Indeed, for a person with high trait Psychoticism, temporary episodes of Psychotic states may be of some positive, functional value in terms of creativity.

This is most obvious in tribal shamans who deliberately induce Psychotic episodes in order to access non-normal sources of knowledge (conceptualized as coming from the spiritual realm). Shamans usually use sleep deprivation, fatigue, prolonged and rhythmic dancing, music, singing to trigger these Psychotic episodes - and also hallucinogenic or other consciousness-altering agents where these are available (eg. among Amerindians).

Also modern creative thinkers, artists etc. have often been known successfully (albeit hazardously) to use consciousness-altering drugs such as alcohol and opium to stimulate creative insights and states in the context of a strategic Creative Quest.

( )


In sum, high Psychoticism people are hard-wired in such a way as to be more-then-usually prone to brief Psychotic episodes, and may also deliberately trigger such temporary states in pursuit of creativity.

In biological terms, the major difference between high Psychoticism-trait and Psychotic-illness is that high levels of Psychoticism-trait are strategically functional, group-adaptive, evolved; in a nutshell high-P individuals exist for-a-reason; and that reason is essentially to enable creativity.

By contrast, the occurrence of Psychosis caused by the variabilities of existence and strength among the specific circumstantial causes of Psychosis.

And while Psychosis is commoner and more-easily-triggered in people with high Psychoticism trait - Psychoticism and Psychosis are causally distinct; and the relationship between Psychoticism and Psychosis is indirect, multistep, accidental and contingent on circumstances.


1 comment:

Nicholas Fulford said...

I think that the creative person with moderate-high psychoticism is more aware of the intimate proximity between his/her operating state and chaos/madness/abyss.

On the other hand, there is an understanding that (s)he can pass through the fire of madness and return with something of significance.

Something akin to this can be produced in people who are not of moderate-high psychoticism using the tools of the shaman. The problem with this is that a person approaching one of these states can become unanchored from what grounds them in a stable reality. It is easy for them to cross into a psychotic state of extreme fear - existential horror where what is projected and experienced is their fear that nothing is real including themselves. The ego is horrified and tries to outrun this - its most primitive fear.

Some types of people - especially those who require a lot of structure and rules - should probably not play with the shamanic states and tools of induction. But then, they are probably the ones who are least likely to want to do so.

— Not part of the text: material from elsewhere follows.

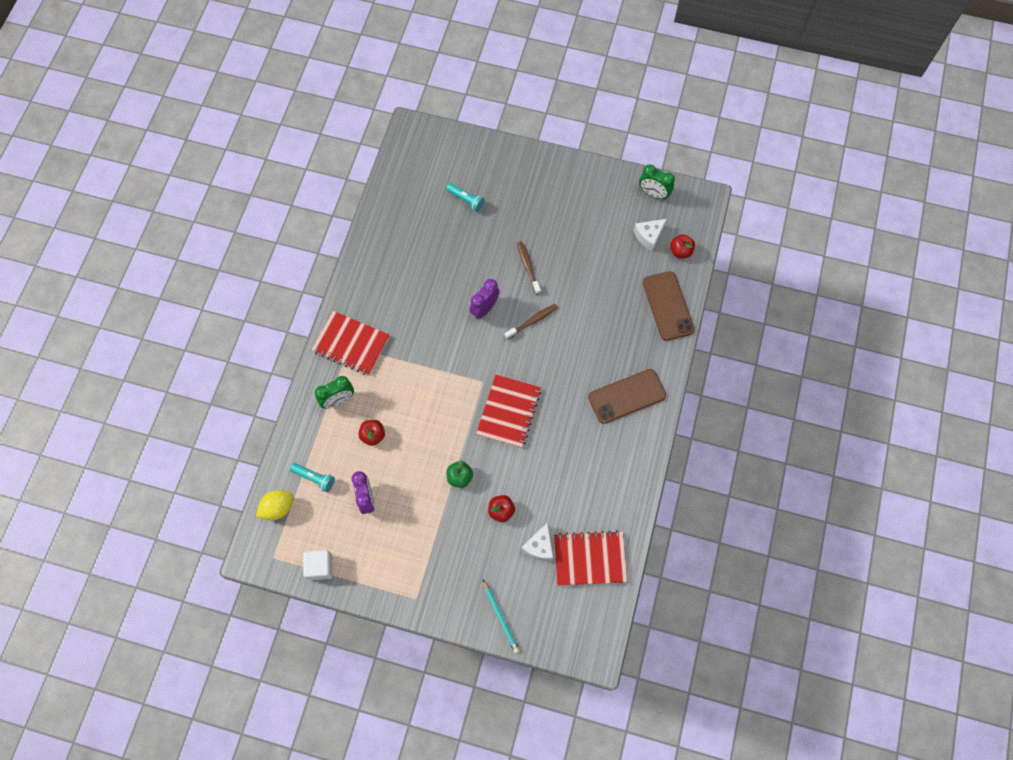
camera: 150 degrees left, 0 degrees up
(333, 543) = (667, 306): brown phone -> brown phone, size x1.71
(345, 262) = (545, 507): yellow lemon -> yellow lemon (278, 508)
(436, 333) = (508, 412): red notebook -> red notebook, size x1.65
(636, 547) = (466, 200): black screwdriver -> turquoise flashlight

All of the above caveats taken into account, there is something wondrous, deeply intimate, intensely beautiful, almost timeless and ineffable about these ecstatic states. They peal away the layers to reveal infinity mirroring and unfolding itself trans-dimensionally. There is a pure geometry to it that is of extraordinary elegance and beauty, bound to a sense of ancient primal oneness expressing in infinite variety - the most complex and complete of fugues.

My life would be impoverished were I not to have been granted glimpses of this experientially at various points in my life. It is what Plato talks about when he speaks of turning away from the shadows on the cave wall to look directly into the source of the light that results in the shadows that fixate most minds, most of the time.